(Reuters) - Portland Mayor Ted Wheeler said he planned to move out of his apartment after repeated protests outside his building demanding he resign over his handling of months of anti-racism protests in the Oregon city, according to a report.
In a Tuesday email, Wheeler told residents of the building in downtown Portland it would be best for their safety if he found a new home, The Oregonian newspaper reported on its website.
“I want to express my sincere apologies for the damage to our home and the fear that you are experiencing due to my position,” Wheeler wrote, according to a screenshot of the email sent to The Oregonian.
Wheeler’s office did not immediately respond to a request for comment.
Portland has seen over 90 days of protests calling for policing and social justice reforms since the killing of George Floyd, a 46-year-old Black man, by police in Minneapolis on May 25.
Demonstrators have gathered outside Wheeler’s building calling for him to step down over police violence, including the use of tear gas against demonstrators.
Police declared a riot on Monday and arrested 19 people as some graffitied the walls of the building, smashed windows and threw burning material inside, Portland Police said.
President Donald Trump has seized on civil unrest in Portland and other cities to criticize Democratic leaders and call for “law and order” ahead of the Nov. 3 election.

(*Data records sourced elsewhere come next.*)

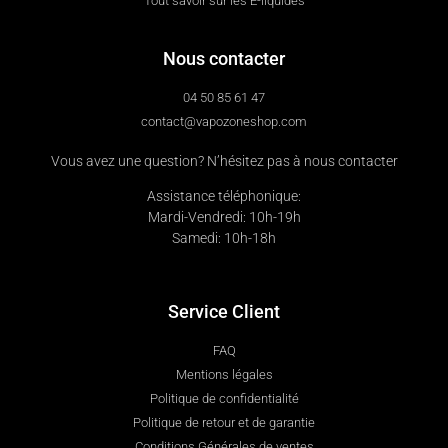
Tout savoir sur les E-liquides
Nous contacter
04 50 85 61 47
contact@vapozoneshop.com
Vous avez une question? N’hésitez pas à nous contacter
Assistance téléphonique:
Mardi-Vendredi: 10h-19h
Samedi: 10h-18h
Service Client
FAQ
Mentions légales
Politique de confidentialité
Politique de retour et de garantie
Conditions Générales de ventes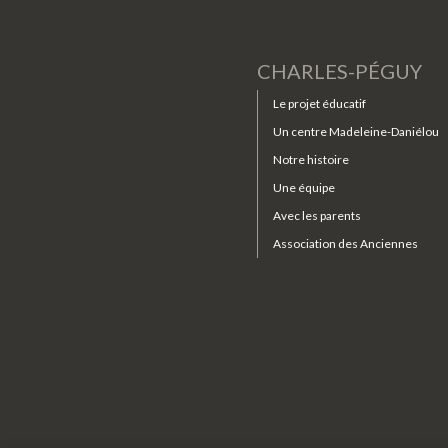
CHARLES-PÉGUY
Le projet éducatif
Un centre Madeleine-Daniélou
Notre histoire
Une équipe
Avec les parents
Association des Anciennes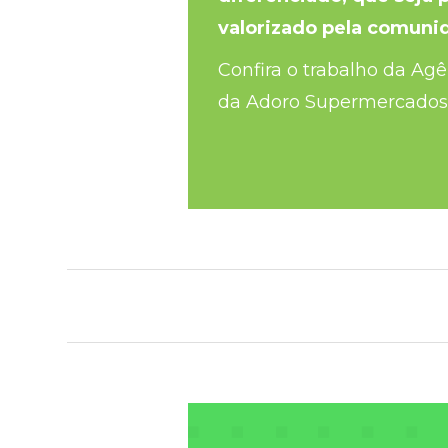
valorizado pela comuni
Confira o trabalho da Agê
da Adoro Supermercados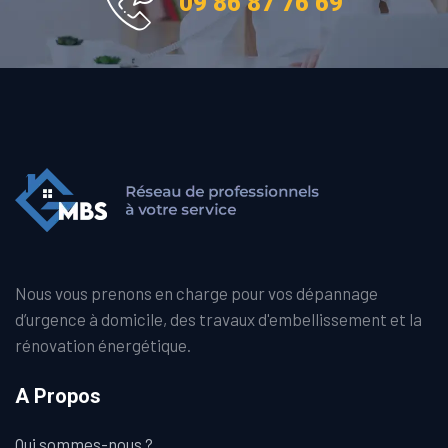
09 86 87 76 69
Nous vous prenons en charge pour vos dépannage
d’urgence à domicile, des travaux d'embellissement et la
rénovation énergétique.
A Propos
Qui sommes-nous ?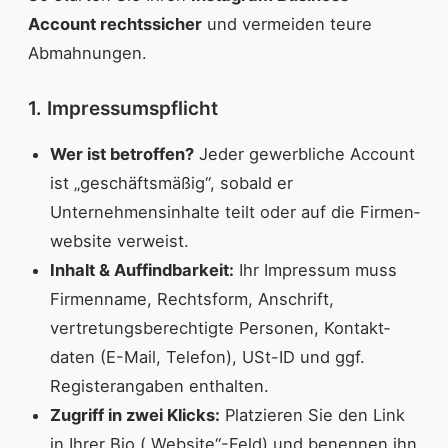
Account rechtssicher
und vermeiden teure
Abmahnungen.
1. Impressumspflicht
Wer ist betroffen?
Jeder gewerbliche Account
ist „geschäftsmäßig“, sobald er
Unternehmens­inhalte teilt oder auf die Firmen­
website verweist.
Inhalt & Auffindbarkeit:
Ihr Impressum muss
Firmen­name, Rechtsform, Anschrift,
vertretungs­berechtigte Personen, Kontakt­
daten (E-Mail, Telefon), USt-ID und ggf.
Register­angaben enthalten.
Zugriff in zwei Klicks:
Platzieren Sie den Link
in Ihrer Bio („Website“-Feld) und benennen ihn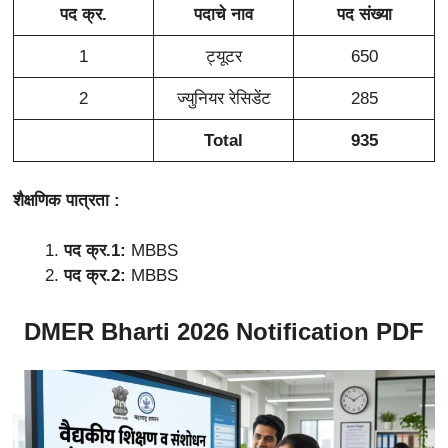
पद क्र.
पदाचे नाव
पद संख्या
1
ट्यूटर
650
2
ज्युनियर रेसिडेंट
285
Total
935
शैक्षणिक पात्रता :
पद क्र.1:
MBBS
पद क्र.2:
MBBS
DMER Bharti 2026
Notification PDF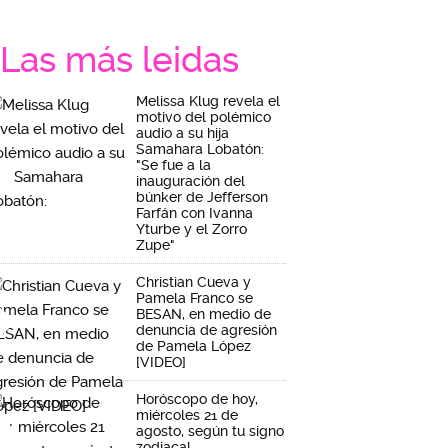
Las más leidas
Melissa Klug revela el
motivo del polémico
audio a su hija
Samahara Lobatón:
"Se fue a la
inauguración del
búnker de Jefferson
Farfán con Ivanna
Yturbe y el Zorro
Zupe"
Christian Cueva y
Pamela Franco se
BESAN, en medio de
denuncia de agresión
de Pamela López
[VIDEO]
Horóscopo de hoy,
miércoles 21 de
agosto, según tu signo
zodiacal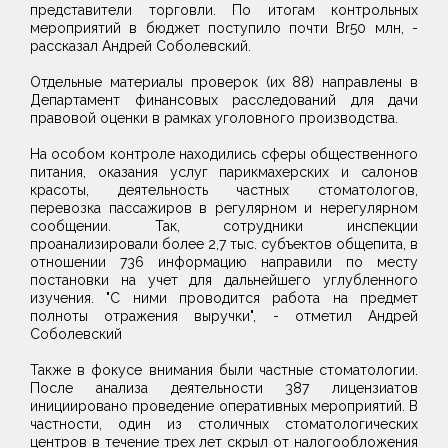
представители торговли. По итогам контрольных
мероприятий в бюджет поступило почти Br50 млн, -
рассказал Андрей Соболевский.
Отдельные материалы проверок (их 88) направлены в
Департамент финансовых расследований для дачи
правовой оценки в рамках уголовного производства.
На особом контроле находились сферы общественного
питания, оказания услуг парикмахерских и салонов
красоты, деятельность частных стоматологов,
перевозка пассажиров в регулярном и нерегулярном
сообщении. Так, сотрудники инспекции
проанализировали более 2,7 тыс. субъектов общепита, в
отношении 736 информацию направили по месту
постановки на учет для дальнейшего углубленного
изучения. "С ними проводится работа на предмет
полноты отражения выручки", - отметил Андрей
Соболевский
Также в фокусе внимания были частные стоматологии.
После анализа деятельности 387 лицензиатов
инициировано проведение оперативных мероприятий. В
частности, один из столичных стоматологических
центров в течение трех лет скрыл от налогообложения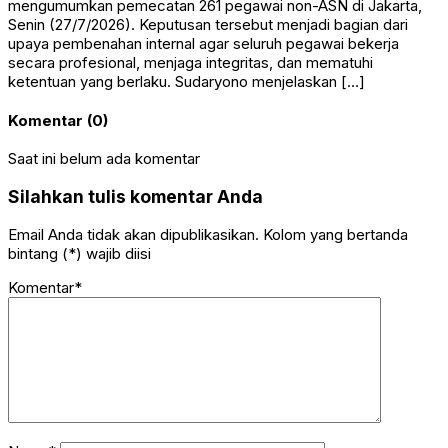
mengumumkan pemecatan 261 pegawai non-ASN di Jakarta,
Senin (27/7/2026). Keputusan tersebut menjadi bagian dari
upaya pembenahan internal agar seluruh pegawai bekerja
secara profesional, menjaga integritas, dan mematuhi
ketentuan yang berlaku. Sudaryono menjelaskan […]
Komentar (0)
Saat ini belum ada komentar
Silahkan tulis komentar Anda
Email Anda tidak akan dipublikasikan. Kolom yang bertanda
bintang (*) wajib diisi
Komentar*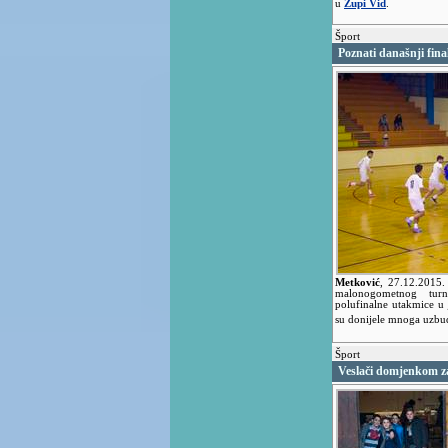
u
Župi Vid
.
Šport
Poznati današnji fin
Metković
,
27.12.2015
malonogometnog turn
polufinalne utakmice u 
su donijele mnoga uzbu
Šport
Veslači domjenkom za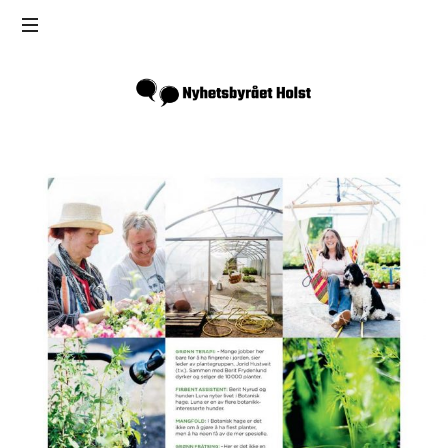
Inga
Holst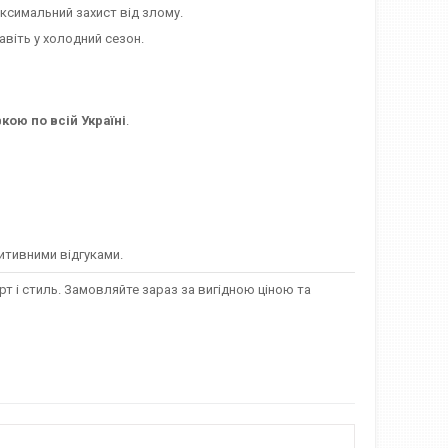
ксимальний захист від злому.
авіть у холодний сезон.
вкою по всій Україні
.
итивними відгуками.
рт і стиль. Замовляйте зараз за вигідною ціною та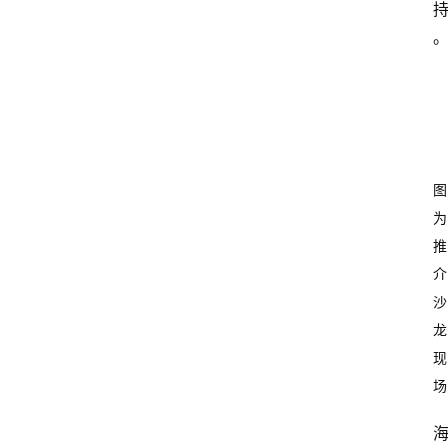
图
为
推
介
沙
龙
现
场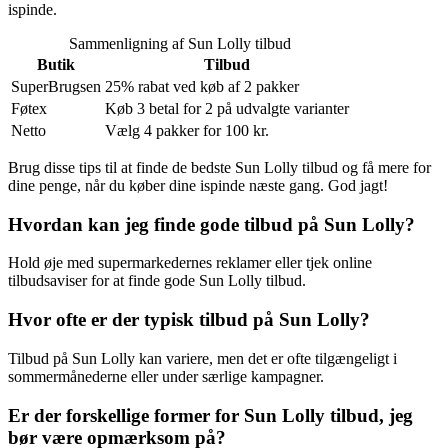
ispinde.
Sammenligning af Sun Lolly tilbud
Butik
Tilbud
SuperBrugsen
25% rabat ved køb af 2 pakker
Føtex
Køb 3 betal for 2 på udvalgte varianter
Netto
Vælg 4 pakker for 100 kr.
Brug disse tips til at finde de bedste Sun Lolly tilbud og få mere for
dine penge, når du køber dine ispinde næste gang. God jagt!
Hvordan kan jeg finde gode tilbud på Sun Lolly?
Hold øje med supermarkedernes reklamer eller tjek online
tilbudsaviser for at finde gode Sun Lolly tilbud.
Hvor ofte er der typisk tilbud på Sun Lolly?
Tilbud på Sun Lolly kan variere, men det er ofte tilgængeligt i
sommermånederne eller under særlige kampagner.
Er der forskellige former for Sun Lolly tilbud, jeg
bør være opmærksom på?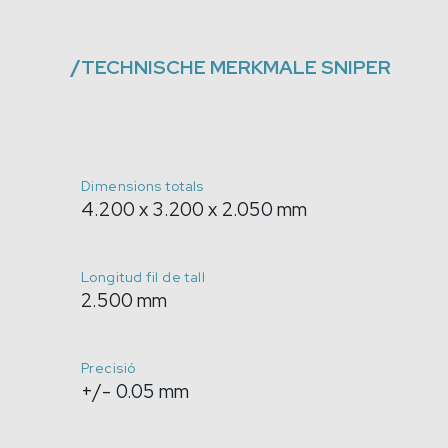
/
TECHNISCHE MERKMALE
SNIPER
Dimensions totals
4.200 x 3.200 x 2.050 mm
Longitud fil de tall
2.500 mm
Precisió
+/- 0.05 mm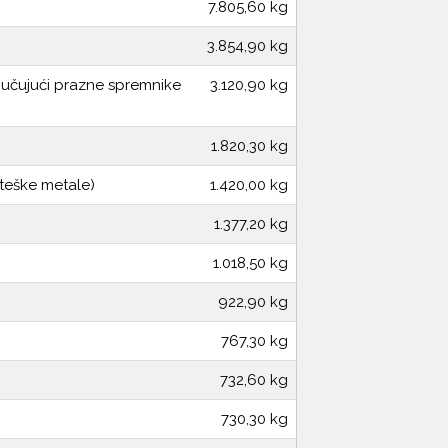
7.805,60 kg
3.854,90 kg
ljučujući prazne spremnike
3.120,90 kg
1.820,30 kg
 teške metale)
1.420,00 kg
1.377,20 kg
1.018,50 kg
922,90 kg
767,30 kg
732,60 kg
730,30 kg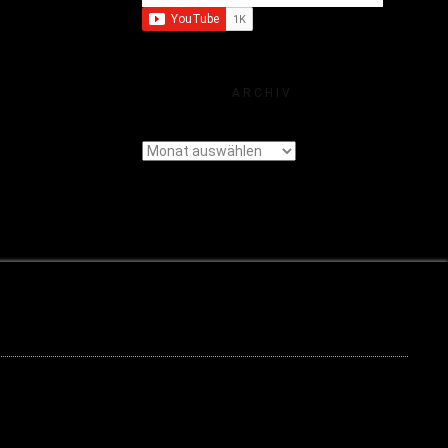
ARCHIV
Archiv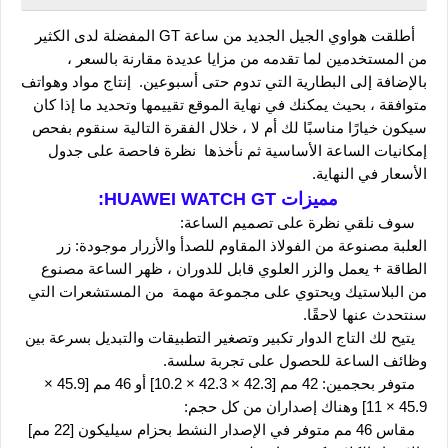
   أطلقت هواوي الجيل الجديد من ساعة GT المفضلة لدى الكثير 
من المستخدمين لما تقدمه من مزايا عديدة مقارنة بالسعر ، 
بالإضافة إلى البطارية التي تدوم حتى أسبوعين.  إنتاج مواد وهواتف 
متوافقة ، بحيث يمكنك في نهاية الموقع تقييمها وتحديد ما إذا كان 
سيكون خيارًا مناسبًا لك أم لا ، خلال الفقرة التالية سنقوم بفحص 
إمكانيات الساعة الأساسية ثم نأخذها  نظرة فاحصة على جدول 
الأسعار في النهاية.
مميزات HUAWEI WATCH GT:
   سوف نلقي نظرة على تصميم الساعة: 
العلبة مصنوعة من الفولاذ المقاوم للصدأ والأزرار موجودة: زر 
الطاقة + يعمل والزر العلوي قابل للدوران ، ظهر الساعة مصنوع 
من البلاستيك ويحتوي على مجموعة مهمة  من المستشعرات التي 
سنتحدث عنها لاحقًا.
   يتيح لك التاج الدوار تكبير وتصغير التطبيقات والتبديل بسرعة بين 
وظائف الساعة للحصول على تجربة سلسة.
   متوفر بحجمين: 42 مم [42.3 × 42.3 × 10.2] أو 46 مم [45.9 × 
45.9 × 11] وهناك إصداران من كل حجم:
   مقاس 46 مم متوفر في الإصدار النشط بحزام سيليكون [22 مم] 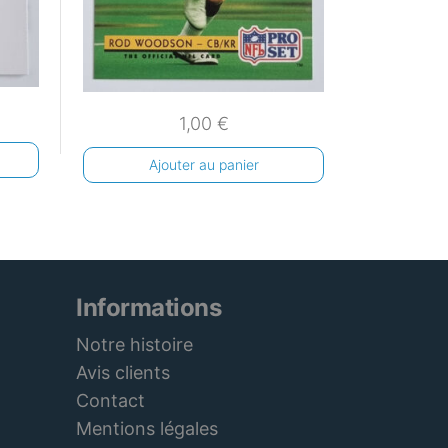
1,00
€
Ajouter au panier
Informations
Notre histoire
Avis clients
Contact
Mentions légales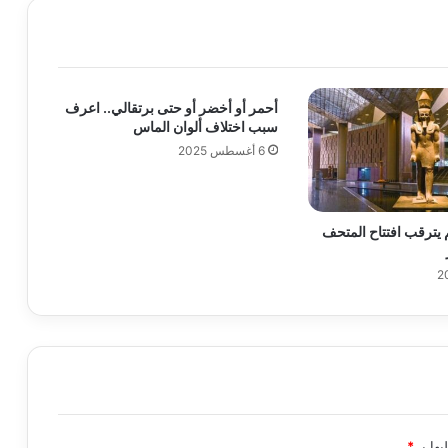
أحمر أو أخضر أو حتى برتقالي.. اعرف
سبب اختلاف ألوان الماس
6 أغسطس 2025
م يترقب افتتاح المتحف
يها بـ
*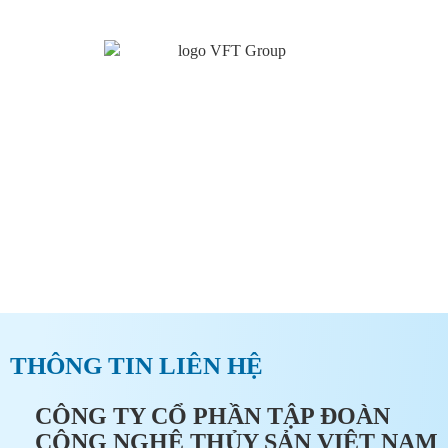
CÔNG TY CỔ PHẦN TẬP ĐOÀN CÔNG NGHỆ THỦY
SẢN VIỆT NAM
ĐĂNG KÝ ĐẠI LÝ TẠI VFT
GROUP
THÔNG TIN LIÊN HỆ
CÔNG TY CỔ PHẦN TẬP ĐOÀN
CÔNG NGHỆ THỦY SẢN VIỆT NAM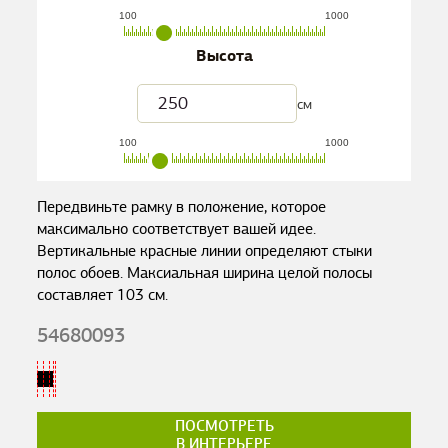
100
1000
Высота
см
100
1000
Передвиньте рамку в положение, которое
максимально соответствует вашей идее.
Вертикальные красные линии определяют стыки
полос обоев. Максиальная ширина целой полосы
составляет
103
см.
54680093
ПОСМОТРЕТЬ
В ИНТЕРЬЕРЕ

“Mayor Wheeler just got harassed out of his own home in Portland by so-called “friendly protesters”. The Anarchists, Agitators and Looters treat him HORRIBLY, even though he is so nice and respectful to them. Criminals only understand strength!,” Trump tweeted on Wednesday.
Wheeler, who has blamed Trump for stoking clashes, on Tuesday asked the city to join him in “denouncing violence” after a Trump supporter was shot dead in Portland on Saturday.